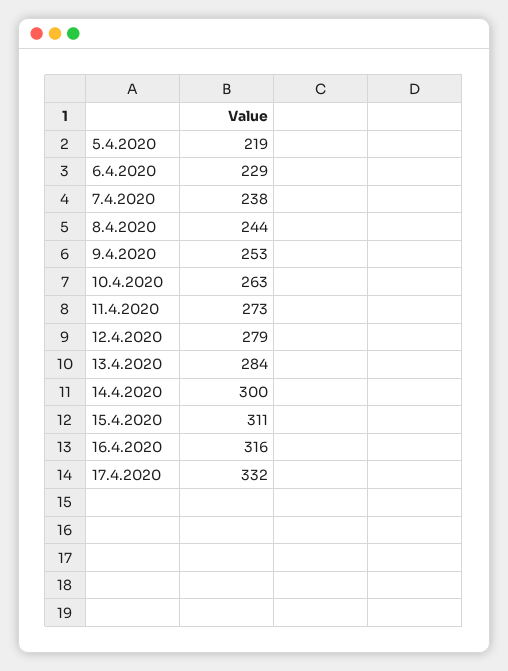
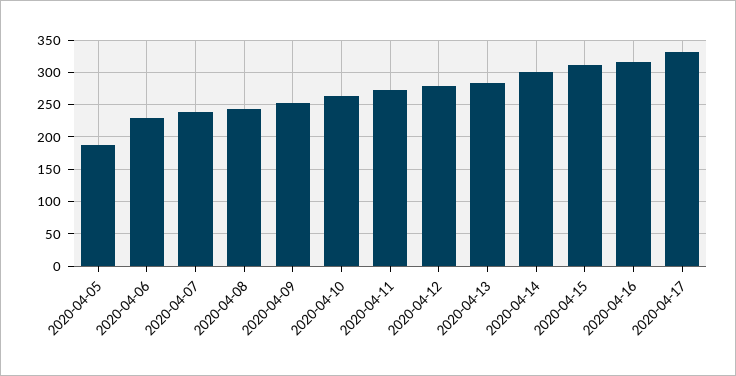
  {
-   "5.4.2020": 219,
+   "5.4.2020": 190,
    "6.4.2020": 229,
    "7.4.2020": 238,
    "8.4.2020": 244,
    "9.4.2020": 253,
    "10.4.2020": 263,
    "11.4.2020": 273,
    "12.4.2020": 279,
    "13.4.2020": 284,
    "14.4.2020": 300,
    "15.4.2020": 311,
    "16.4.2020": 316,
    "17.4.2020": 332
  }

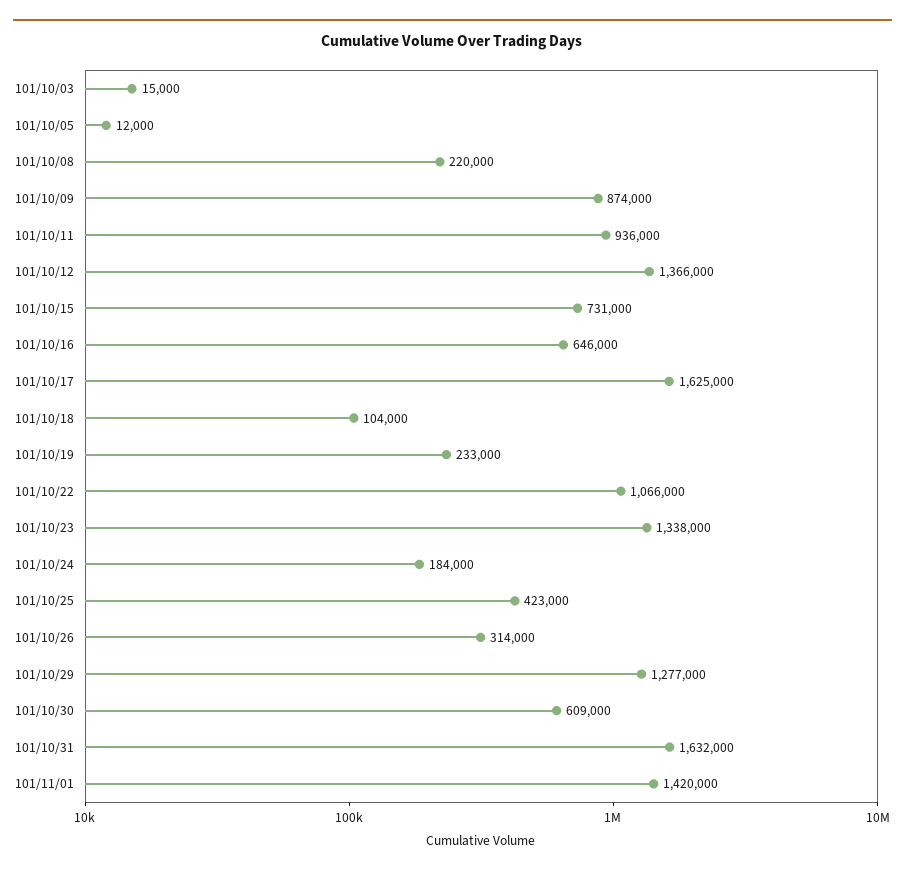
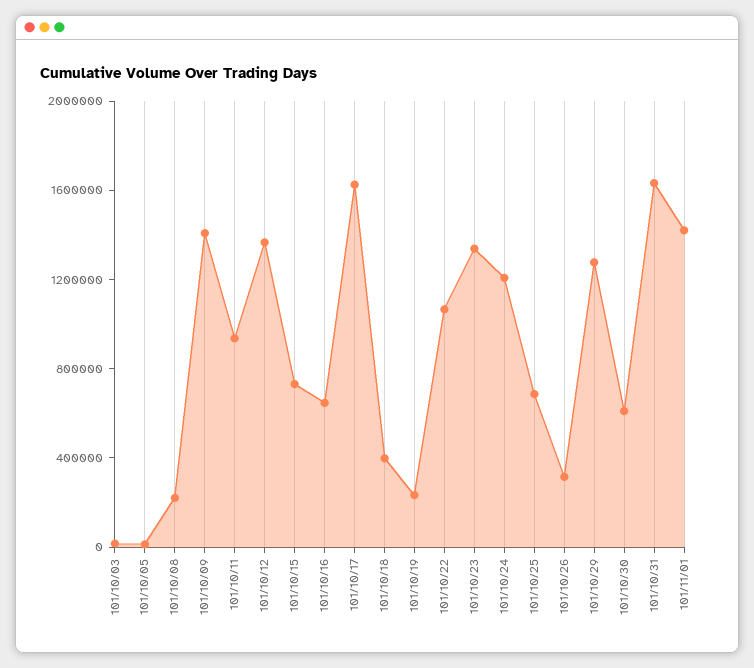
  {
    "101/10/03": 15000,
    "101/10/05": 12000,
    "101/10/08": 220000,
-   "101/10/09": 874000,
+   "101/10/09": 1400000,
    "101/10/11": 936000,
    "101/10/12": 1366000,
    "101/10/15": 731000,
    "101/10/16": 646000,
    "101/10/17": 1625000,
-   "101/10/18": 104000,
+   "101/10/18": 400000,
    "101/10/19": 233000,
    "101/10/22": 1066000,
    "101/10/23": 1338000,
-   "101/10/24": 184000,
+   "101/10/24": 1200000,
-   "101/10/25": 423000,
+   "101/10/25": 700000,
    "101/10/26": 314000,
    "101/10/29": 1277000,
    "101/10/30": 609000,
    "101/10/31": 1632000,
    "101/11/01": 1420000
  }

═══

▶ WHAT TO DO: All of the lines above must be printed again exactly, and no picture may appear in the copy.

▶ ANSWER TO THE EXERCISE:
  {
-   "5.4.2020": 219,
+   "5.4.2020": 190,
    "6.4.2020": 229,
    "7.4.2020": 238,
    "8.4.2020": 244,
    "9.4.2020": 253,
    "10.4.2020": 263,
    "11.4.2020": 273,
    "12.4.2020": 279,
    "13.4.2020": 284,
    "14.4.2020": 300,
    "15.4.2020": 311,
    "16.4.2020": 316,
    "17.4.2020": 332
  }

  {
    "101/10/03": 15000,
    "101/10/05": 12000,
    "101/10/08": 220000,
-   "101/10/09": 874000,
+   "101/10/09": 1400000,
    "101/10/11": 936000,
    "101/10/12": 1366000,
    "101/10/15": 731000,
    "101/10/16": 646000,
    "101/10/17": 1625000,
-   "101/10/18": 104000,
+   "101/10/18": 400000,
    "101/10/19": 233000,
    "101/10/22": 1066000,
    "101/10/23": 1338000,
-   "101/10/24": 184000,
+   "101/10/24": 1200000,
-   "101/10/25": 423000,
+   "101/10/25": 700000,
    "101/10/26": 314000,
    "101/10/29": 1277000,
    "101/10/30": 609000,
    "101/10/31": 1632000,
    "101/11/01": 1420000
  }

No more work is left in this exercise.